Page
· · · · ·
West Hendford
- The ground (top left) in 1938.

Ground information
- Location: Yeovil, Somerset
- Coordinates: 50°56′13″N 2°38′46″W﻿ / ﻿50.937°N 2.646°W
- Establishment: 1874
- Demolished: 1944

Team information
| Yeovil Cricket Club | (1874–1944) |
| Yeovil Rugby Club | (1935–1944) |
| Somerset | (1935–1939) |

= West Hendford Cricket Ground =

Cricket ground in Somerset

West Hendford Cricket Ground was a first-class cricket ground in Yeovil, Somerset. The land for the ground was first leased by Yeovil Cricket Club in 1874 and was also used for a range of other sports, most significantly hosting Yeovil Rugby Club in the 1890s and then again from 1935 until the ground was closed. Significant improvements were made to the ground during the 1930s, including the opening of a new pavilion jointly funded by the Rugby and Cricket clubs. The ground was demolished in 1944 when Westland Aircraft extended their factory, and both Yeovil Cricket Club and Rugby Club moved to Johnson Park.

Between 1935 and 1939, the ground hosted five annual Somerset County Cricket Club matches in July or August, the first of which nearly broke a county record for ticket sales on the gate. Somerset won only one of the five matches, the 1936 contest against Worcestershire.

==History==
Yeovil and County Cricket Club was formed in 1865 and was the first attempt at setting up a county cricket team for Somerset. The attempt was unsuccessful, and the club broke up. In 1874, the club was re-formed with lesser remit, as Yeovil Cricket Club. As part of the club's resuscitation, the committee purchased the use of a field in West Hendford in Yeovil, from a local farmer, Mr Brook. The field, part of Key Farm, was leased for £10. There is a record of a match being played on the ground the following year between two sets of members of the Yeovil Cricket Club. During the late 19th century, the ground was used for other sports as well as cricket; it had a grass athletics track, and also hosted Yeovil Football Club, which at the time played both association and rugby football. The football club played at West Hendford on an irregular basis during the late 19th century, but returned in 1935, by which time they only played rugby, and had changed their name accordingly to Yeovil Rugby Club. In 1895, the cricket club committee announced that there was provision for a longer lease, of five or seven years, and that they would make improvements to the ground to enable it to host first-class cricket. The ground was also used for field hockey in the early 20th-century, hosting a Yeovil Hockey Club.
· · · · ·
Stored data
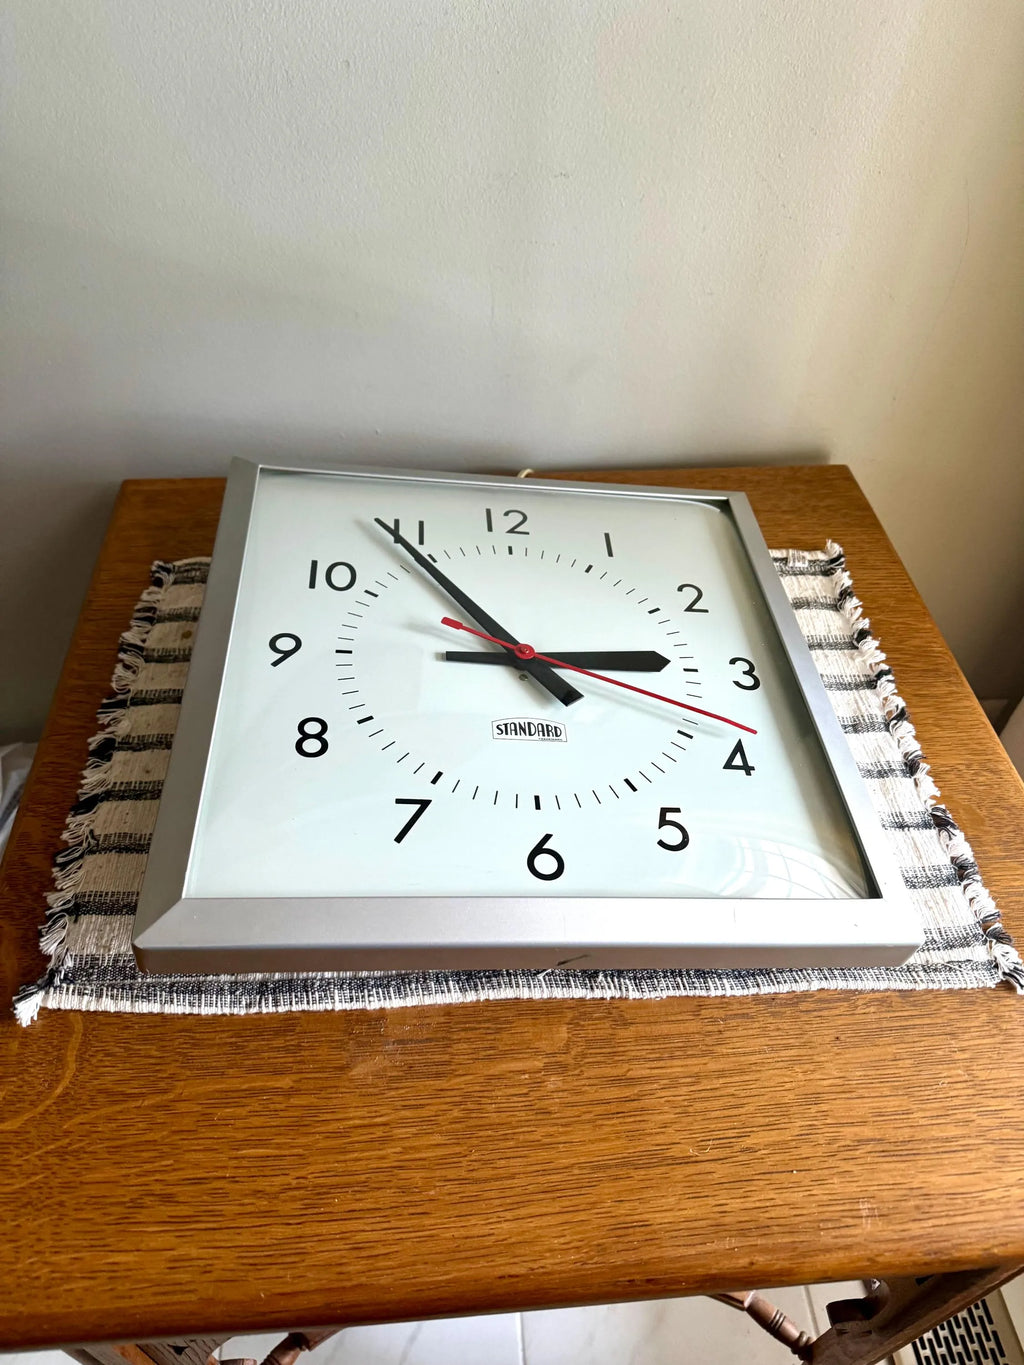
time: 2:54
· · · · ·
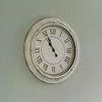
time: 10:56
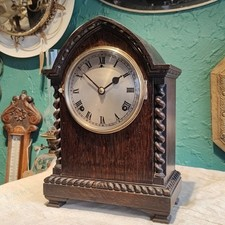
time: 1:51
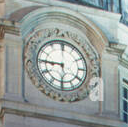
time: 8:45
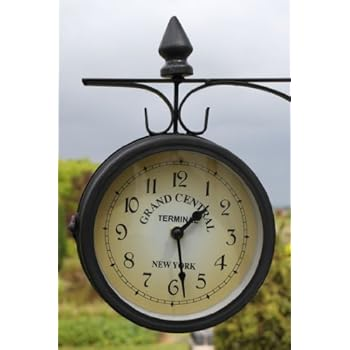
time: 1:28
· · · · ·
Directions
a. Return the passage of the cricket ground article from "West Hendford Cricket Ground was" to "to Johnson Park.", copied word for word.
b. Carry the West Hendford Cricket Ground article on from its final sentence.
The rows are separate material, unrelated to the cricket ground article.

Expected responses
a.
West Hendford Cricket Ground was a first-class cricket ground in Yeovil, Somerset. The land for the ground was first leased by Yeovil Cricket Club in 1874 and was also used for a range of other sports, most significantly hosting Yeovil Rugby Club in the 1890s and then again from 1935 until the ground was closed. Significant improvements were made to the ground during the 1930s, including the opening of a new pavilion jointly funded by the Rugby and Cricket clubs. The ground was demolished in 1944 when Westland Aircraft extended their factory, and both Yeovil Cricket Club and Rugby Club moved to Johnson Park.

b.
In 1932 the ground hosted greyhound racing after it switched from Barwick Fields. The racing was organised by the Salisbury Greyhound Race Club and the racing was Independent (unaffiliated to a governing body).

Somerset County Cricket Club played their first of five annual first-class matches on the ground in 1935. The match, against Surrey, was a significant event in the town, and a series of festivities were arranged to run alongside the three-day contest, including a dance and a smoking concert. Entry for the match, which took place from 17 to 19 August was one shilling, and attracted over 5,000 people, raising around £400. Surrey won the match by eight wickets. The takings from this match helped the Yeovil Cricket Club make further improvements to the ground, expanding it and adding further seating. The following year, Somerset played Worcestershire at the ground, in what the Western Gazette described as "Yeovil Cricket Festival". The captain of Yeovil Cricket Club, Richard Southcombe, was included in the Somerset team, which won the match by 170 runs. The takings were slightly lower than the previous year due to poor weather, but still described as "gratifying".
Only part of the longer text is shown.